De Marie-Thérèse Avon-Soletti, Docteur en Droit, Maître de conférences honoraire d’histoire du droit:
Faire connaître la doctrine de droit naturel devient une nécessité dans un moment où les nouvelles idéologies, toujours changeantes sur la forme mais toujours aussi mortifères sur le fond envahissent la société et les esprits.
Le personnage central du courant de droit naturel est Socrate, philosophe grec du Ve siècle avant Jésus-Christ. Même s’il entre dans une lignée de philosophes, il devient le point central d’un courant, le courant de droit naturel socratique, qui enseigne que la vérité est au centre de de tout être humain et de toute cité si on veut parvenir au bien de la personne et de la cité, et que le moyen le plus sûr d’y parvenir est la loyauté.

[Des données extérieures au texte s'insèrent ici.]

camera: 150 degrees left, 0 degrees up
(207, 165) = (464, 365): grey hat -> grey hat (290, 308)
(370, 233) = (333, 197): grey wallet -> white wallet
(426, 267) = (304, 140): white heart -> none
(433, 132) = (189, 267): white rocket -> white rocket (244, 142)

Pour Socrate, le centre : la vérité, le moyen : la loyauté. À ces deux conditions, le but sera le bien.
Voilà ce qu’enseigne Socrate tout au long de sa vie. Il sera condamné à mort en grande partie pour cet amour de la vérité qui le mettait nécessairement en opposition avec les sophistes, les démagogues de son temps, pour lesquels le but recherché était la domination de la cité par le moyen de la manipulation des foules, le centre étant la satisfaction de leur volonté personnelle.

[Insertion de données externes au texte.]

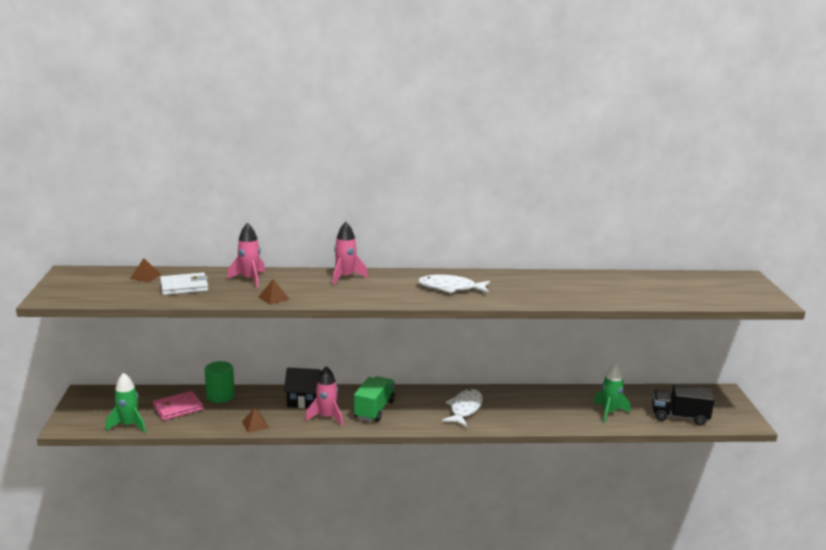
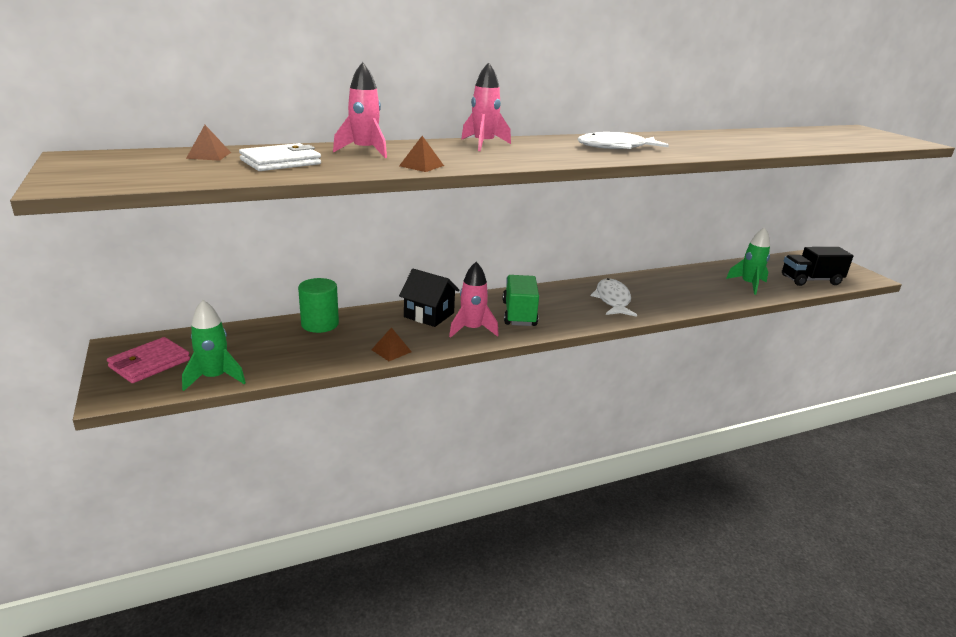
camera: 20 degrees left, 5 degrees up
(178, 408) = (272, 346): pink wallet -> pink wallet (150, 363)
(304, 400) = (429, 315): black house -> black house turned 45 degrees clockwise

Pour les sophistes, le centre : la volonté de l’homme, le moyen : le mensonge, le but : la domination.
Depuis toujours, ces deux courants coexistent et se heurtent, avec bien souvent une victoire des sophistes. Pourtant, les plus belles périodes de la vie des hommes dépendent de cet attachement d’une minorité à ce courant de droit naturel. Un des exemples les plus flagrants est celui d’Hippocrate qui suit le courant de droit naturel et le développe dans l’espace puis dans le temps par le serment qu’il demande de prononcer à tous les docteurs qui suivent son principe de combat exclusif pour la vie : le serment d’Hippocrate.
Un docteur est fait pour soigner, soulager, aider, et, quand il le peut, guérir. Mais, en aucune façon, il ne doit nuire à son patient ou à ceux qui l’entourent. Très combattu à son époque par tous ceux qui s’intéressaient plus à leur profit personnel qu’au bien du patient, Hippocrate résiste et forme une école qui exige de chaque médecin la promesse de tenir bon dans le combat pour la vie contre la mort, école de pensée qui se pérennisera, malgré quelques éclipses, jusqu’au dernier tiers du XXe siècle parmi les médecins de la civilisation grecque, de la chrétienté puis du monde entier.

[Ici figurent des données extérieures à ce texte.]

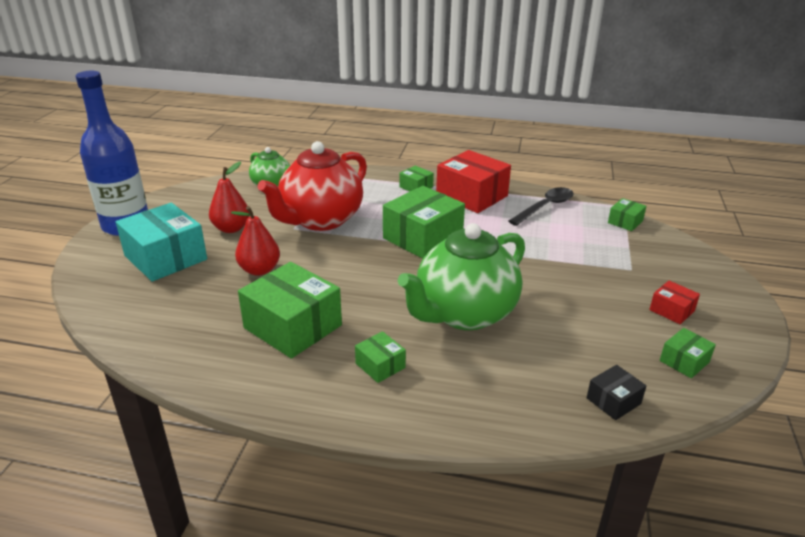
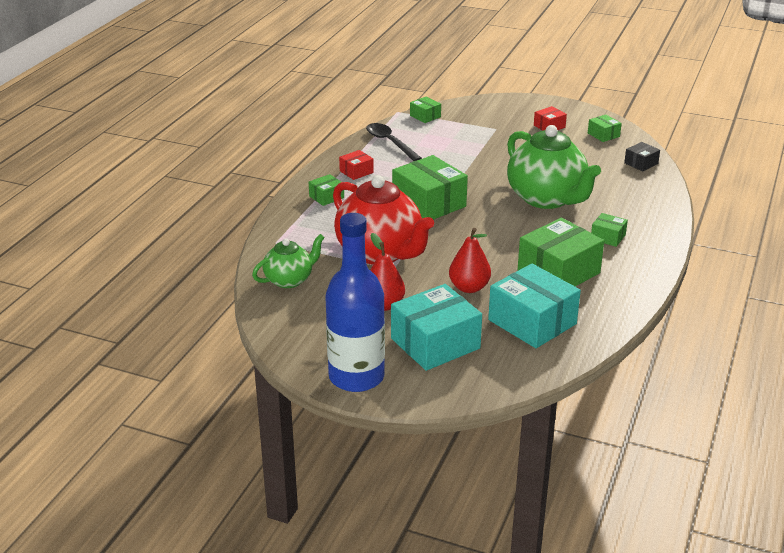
camera: 80 degrees left, 0 degrees up
(192, 311) = (532, 322): none -> turquoise box
(380, 365) = (608, 237): green box -> green box turned 60 degrees clockwise
(472, 196) = (356, 172): red box -> red box, size x0.48
(613, 401) = (641, 163): black box -> black box turned 75 degrees clockwise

La guerre entre le courant socratique et les sophistes se poursuivant de nos jours, c’est ce serment qui est aussi férocement combattu que l’a été Socrate en son temps. Quel que soit le nom donné à l’acte, le fait de demander à un médecin de mettre à mort un être vivant innocent, impose de trahir le serment d’Hippocrate et de renoncer à combattre exclusivement pour la vie. C’est ce combat de la vie contre la mort qui est l’enjeu de notre époque. Il ne faut pas s’y tromper, certains aiment la mort, surtout la mort des autres d’ailleurs, et cette volonté est tellement forte, soutenue par tellement de moyens, qu’elle est entrée dans la législation de pays toujours plus nombreux qui croient obéir à des motivations sociales ou sentimentales, mais qui en réalité, obéissent aux sophistes de notre époque, aux sophistes qui œuvrent à chaque époque.
Si les hommes n’ont plus le courage de vivre en cas de difficultés même majeures, ils n’auront plus le courage, ni de s’entraider, ni de se perpétuer, ni de créer. Car tout est lié en réalité, la mort des êtres humains mais aussi des esprits et de la société.
Le combat pour le droit naturel est le combat de la vie contre la mort. Il faut tenir bon contre les tentations du désespoir, refuser de se laisser dominer par la volonté des hommes pour ne s’attacher qu’à la vérité car «la vérité vous rendra libres» (in Saint Jean 8, 32). «Je ne cherche que la vérité» proclame Socrate, c’est un «combat qui vaut … tous les combats de ce bas monde» (Platon Gorgias 526, d-e).